Pour étudier la conduite et la valorisation du pâturage tournant d'élevages laitiers, nous avons comparé 4 élevages (2 bovins et 2 ovins) très différents 2 à 2 quant au chargement et à la fertilisation azotée. Les estimations de quantité d'énergie fournie par la pâture sont plus élevées pour les élevages à fort chargement. Les valeurs les plus basses correspondent aux situations où la hauteur d'herbe résiduelle est la plus élevée et la croissance a priori la plus faible compte tenu des apports d'azote. Nous émettons l'hypothèse que les pertes par transformation du matériel vert et sénescent en litière entre 2 défoliations sont d'autant plus importantes que la hauteur d'herbe résiduelle est élevée. De plus, si la croissance est faible, le taux de perte s'accroît en valeur relative.
Ces premiers résultats nous permettent de discuter des modalités de gestion du pâturage tournant. La hauteur d'herbe résiduelle mesurée par un « sward stick » est un moyen indirect d'estimation de la quantité de feuilles potentiellement sénescentes pour un intervalle entre deux défoliations donné. Les hauteurs les plus basses (moins de 12 cm pour les bovins et de 10 cm pour les ovins) permettent de mieux valoriser l'herbe disponible que des valeurs plus élevées. Cependant, ces variables d'état du peuplement observables à l'échelle de la parcelle sont inadéquates pour décider des ajouts ou des retraits de parcelles. A cette fin, nous avons proposé de considérer le volume d'herbe par équivalent vache, calculé à partir de mesures de hauteur d'herbe sur l'ensemble des parcelles de la sole pâturée. L'estimation régulière d'un volume au niveau de la sole serait alors un indicateur permettant d'adapter la surface pâturée.

Mots-clés : | | | | |

In order to study rotational management in dairy farms, we compared pairwise 4 farms (2 with dairy cows and 2 with dairy ewes) differing in stocking rates and in nitrogen supplies. The estimated amounts of energy provided from grazing were highest in the farms with a high stocking rate. The lowest estimations came from cases where residual herbage was greatest and nitrogen supply smallest. We hypothesize that the losses from senescent leaves between two defoliations increased with residual plant height.

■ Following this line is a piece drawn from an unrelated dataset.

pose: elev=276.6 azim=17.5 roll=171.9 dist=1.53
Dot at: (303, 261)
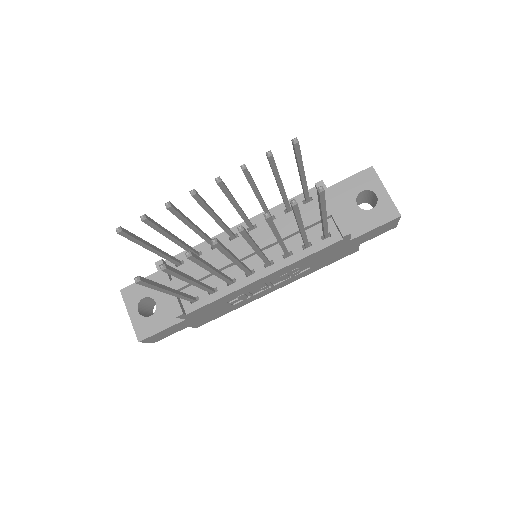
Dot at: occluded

On the basis of these first results, the practices of management of rotational grazing are discussed. Residual sward height was an indirect means of estimating the amount of potentially senescent leaves. We showed that the lowest observed sward height (less than 12 cm for cows, and less than 10 cm for ewes) provided a better value form the available herbage than greater heights. However, these sward characteristics were inadequate for deciding which plots to add or to remove. To do this, we propose to consider the volume of available herbage per livestock unit (cow equivalent), calculated from sward height measurements taken on all the plots used for grazing. Regular estimations of volume could be a means of adapting the area allotted to grazing.